Evaluation of the Hip Joint Space and Involvement of the Epiphysis and Metaphysis with MRI in Legg-Calve-Perthes Disease
HR Song
Department of Orthopedic Surgery, Gyeong-Sang National University School of Medicine, Chinju, Korea

Seventy-eight patients (85 affected hips and 71 unaffected hips) with LCP disease were reviewed respectively to evaluate widening of the hip joint space, the extent of epiphyseal subchondral fracture, and metaphyseal changes. The mean age of the patients was 7.4 years (range, 3-13 years). There were 27 hips at the initial stage, 23 at the fragmentation stage, and 11 at the healing stage. The widened medial joint space at the initial stage was filled with overgrown cartilage of the femoral head and acetabulum in MRI and radiographs. At the fragmentation stage, there was both overgrown cartilage and markedly widened true medial joint space, which was filled with an amount of joint fluid and hypertrophied synovial tissue. Widening of the true medial joint space at the initial stage had no correlation with lateral subluxation, whereas there was a definite correlation at the fragmentation stage. In the healing stage, coxa magna contributed to lateral subluxation rather than the widening of the false medial joint space, because it had decreased or normalized because of ossification of this overgrown cartilage and normalization of the synovial hypertrophy. The overall proportion of agreement was conducted by two groups of observer according to different classification system. Result in Catterall groups 2, 3, and 4 was 70% agreement in the Salter-Thompson classification, 65% in the MRI classification, and 75% in the Catterall classification. The subchondral fracture line had a prognostic significance in 17 (85%) of 20. The MRI had a prognostic significance in 10 (50%) of 20. The metaphyseal change in MRI scans were classified as no change, marrow edema, false cyst, and true cyst. The false cyst was defined as a cyst located at the epiphysis, physis, and metaphysis.
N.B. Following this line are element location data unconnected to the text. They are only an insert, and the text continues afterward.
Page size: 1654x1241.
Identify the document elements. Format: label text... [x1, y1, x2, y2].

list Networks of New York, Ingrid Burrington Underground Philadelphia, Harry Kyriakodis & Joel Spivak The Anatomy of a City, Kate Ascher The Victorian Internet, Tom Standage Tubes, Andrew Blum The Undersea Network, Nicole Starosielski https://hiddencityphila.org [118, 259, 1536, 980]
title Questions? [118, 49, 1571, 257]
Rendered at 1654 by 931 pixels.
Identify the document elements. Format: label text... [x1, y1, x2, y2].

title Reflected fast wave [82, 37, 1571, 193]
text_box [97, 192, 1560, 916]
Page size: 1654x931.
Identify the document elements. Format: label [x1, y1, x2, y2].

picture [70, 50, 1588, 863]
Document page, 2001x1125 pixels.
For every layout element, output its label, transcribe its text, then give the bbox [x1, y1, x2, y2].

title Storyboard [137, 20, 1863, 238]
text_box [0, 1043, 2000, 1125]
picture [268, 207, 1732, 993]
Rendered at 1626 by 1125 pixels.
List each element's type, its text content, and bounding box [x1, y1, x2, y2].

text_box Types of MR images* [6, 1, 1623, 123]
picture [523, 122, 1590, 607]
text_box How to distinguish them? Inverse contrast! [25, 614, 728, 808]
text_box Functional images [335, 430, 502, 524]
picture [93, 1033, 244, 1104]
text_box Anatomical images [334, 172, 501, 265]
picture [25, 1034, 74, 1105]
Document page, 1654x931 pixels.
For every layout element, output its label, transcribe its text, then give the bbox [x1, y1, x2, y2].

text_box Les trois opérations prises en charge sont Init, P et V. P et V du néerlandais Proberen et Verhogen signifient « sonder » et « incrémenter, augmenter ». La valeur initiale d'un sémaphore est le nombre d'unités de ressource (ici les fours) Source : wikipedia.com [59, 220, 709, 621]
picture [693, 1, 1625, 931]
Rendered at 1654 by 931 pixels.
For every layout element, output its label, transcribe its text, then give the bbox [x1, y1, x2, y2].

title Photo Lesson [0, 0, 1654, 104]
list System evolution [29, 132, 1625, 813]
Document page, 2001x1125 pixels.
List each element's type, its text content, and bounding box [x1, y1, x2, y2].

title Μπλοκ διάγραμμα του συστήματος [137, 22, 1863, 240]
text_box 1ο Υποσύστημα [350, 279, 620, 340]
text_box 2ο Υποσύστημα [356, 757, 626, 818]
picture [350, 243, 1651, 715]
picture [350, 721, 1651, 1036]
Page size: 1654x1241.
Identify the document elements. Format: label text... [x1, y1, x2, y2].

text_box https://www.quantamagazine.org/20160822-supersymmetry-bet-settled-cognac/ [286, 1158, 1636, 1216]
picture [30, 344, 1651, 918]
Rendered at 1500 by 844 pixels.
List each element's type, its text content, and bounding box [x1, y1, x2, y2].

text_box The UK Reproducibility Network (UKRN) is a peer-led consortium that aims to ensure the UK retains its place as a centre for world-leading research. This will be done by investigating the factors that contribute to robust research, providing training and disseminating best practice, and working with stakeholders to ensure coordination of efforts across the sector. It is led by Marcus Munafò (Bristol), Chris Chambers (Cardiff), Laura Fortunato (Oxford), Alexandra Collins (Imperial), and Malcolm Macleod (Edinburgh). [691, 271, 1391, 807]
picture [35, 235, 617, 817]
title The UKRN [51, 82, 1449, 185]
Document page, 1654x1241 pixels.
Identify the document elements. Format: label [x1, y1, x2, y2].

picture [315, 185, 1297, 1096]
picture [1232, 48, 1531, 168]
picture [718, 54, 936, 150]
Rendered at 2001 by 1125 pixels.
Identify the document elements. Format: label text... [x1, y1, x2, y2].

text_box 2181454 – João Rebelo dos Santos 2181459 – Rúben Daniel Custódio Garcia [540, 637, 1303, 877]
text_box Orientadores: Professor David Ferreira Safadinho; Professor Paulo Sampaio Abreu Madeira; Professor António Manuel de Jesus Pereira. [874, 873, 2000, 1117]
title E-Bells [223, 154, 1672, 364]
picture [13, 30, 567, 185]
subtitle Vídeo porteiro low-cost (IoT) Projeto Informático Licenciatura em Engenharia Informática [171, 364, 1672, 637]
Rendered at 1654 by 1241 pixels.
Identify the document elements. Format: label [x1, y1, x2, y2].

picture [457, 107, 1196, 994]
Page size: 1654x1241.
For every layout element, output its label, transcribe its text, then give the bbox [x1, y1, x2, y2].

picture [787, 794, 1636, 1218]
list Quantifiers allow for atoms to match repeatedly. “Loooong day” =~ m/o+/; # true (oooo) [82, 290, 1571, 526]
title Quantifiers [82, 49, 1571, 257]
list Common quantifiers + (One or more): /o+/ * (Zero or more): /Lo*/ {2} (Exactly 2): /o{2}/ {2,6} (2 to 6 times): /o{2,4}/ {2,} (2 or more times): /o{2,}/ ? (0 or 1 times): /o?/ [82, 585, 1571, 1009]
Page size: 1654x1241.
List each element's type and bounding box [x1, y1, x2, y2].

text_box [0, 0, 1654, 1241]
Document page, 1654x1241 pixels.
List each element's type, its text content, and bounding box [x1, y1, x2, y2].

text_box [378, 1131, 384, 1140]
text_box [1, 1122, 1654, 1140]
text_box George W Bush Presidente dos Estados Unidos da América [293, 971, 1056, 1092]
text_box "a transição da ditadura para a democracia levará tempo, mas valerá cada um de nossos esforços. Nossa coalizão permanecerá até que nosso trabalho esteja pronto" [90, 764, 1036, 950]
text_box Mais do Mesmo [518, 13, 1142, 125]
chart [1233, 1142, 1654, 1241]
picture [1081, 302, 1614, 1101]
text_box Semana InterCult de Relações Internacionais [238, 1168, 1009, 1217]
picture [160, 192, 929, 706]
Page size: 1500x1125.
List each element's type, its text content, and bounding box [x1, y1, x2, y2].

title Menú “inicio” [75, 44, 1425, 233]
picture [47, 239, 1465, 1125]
The true cyst was defined as a cyst located within the metaphysis. Among 85 hips, there were on change in 32 hips, marrow edema in 13 hips, false cysts in 28 hips, and true cysts in 12 hips. The hips without metaphyseal change had less involvement of the epiphysis compared to the hips with the metaphyseal change. Metaphyseal cyst disappeared on radiographs and MRI scans during the healing of remodeling stage.